[REQUIREMENT] Count the lines in the listing below that contain the string "elev", with case counting. Give only the number.

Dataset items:

--------------------

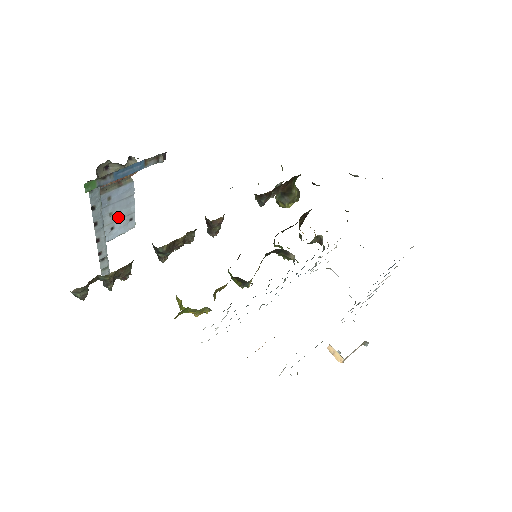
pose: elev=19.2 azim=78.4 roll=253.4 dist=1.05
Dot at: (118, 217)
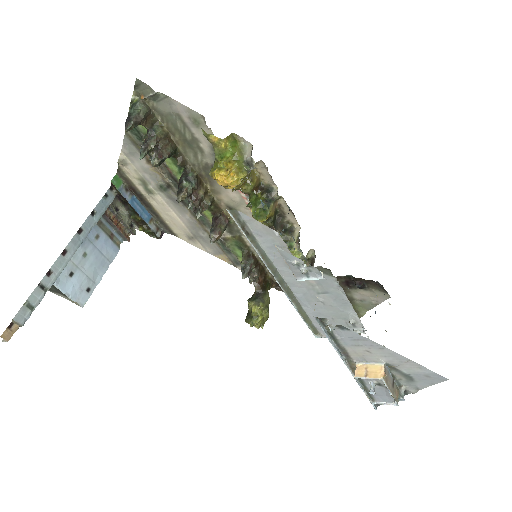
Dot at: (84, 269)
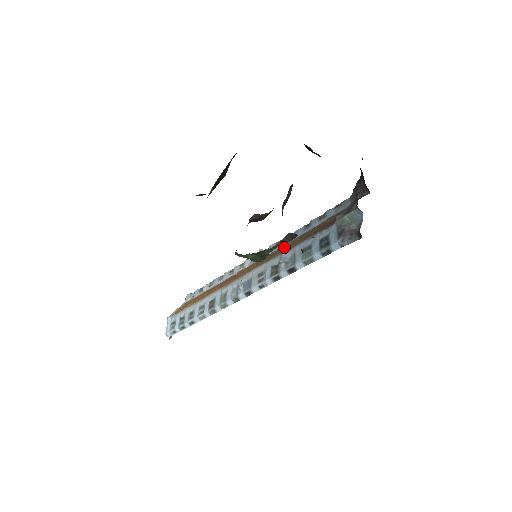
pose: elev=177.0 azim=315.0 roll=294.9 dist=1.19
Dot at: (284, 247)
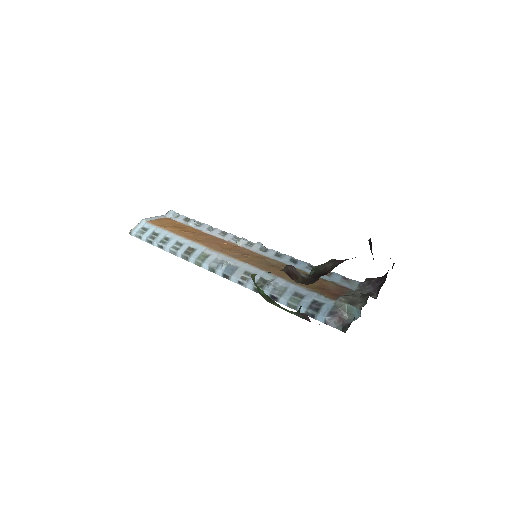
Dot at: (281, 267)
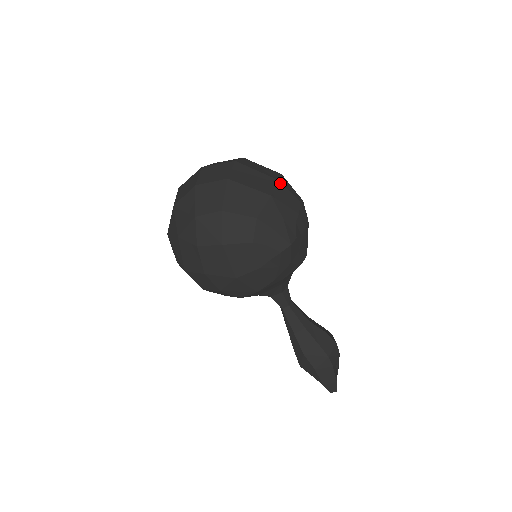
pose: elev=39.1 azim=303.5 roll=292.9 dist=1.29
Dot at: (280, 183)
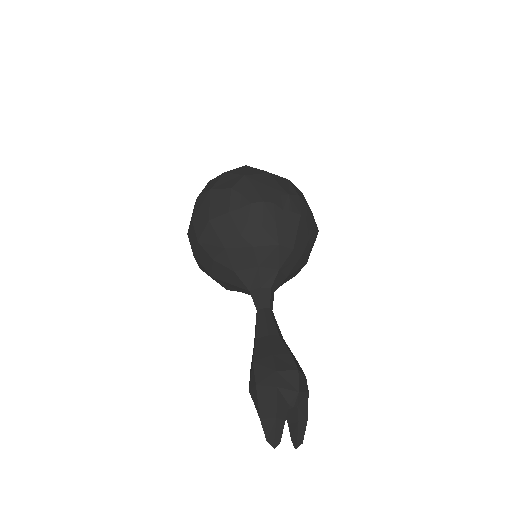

--------------------

[CORRECT RESPONSE] 3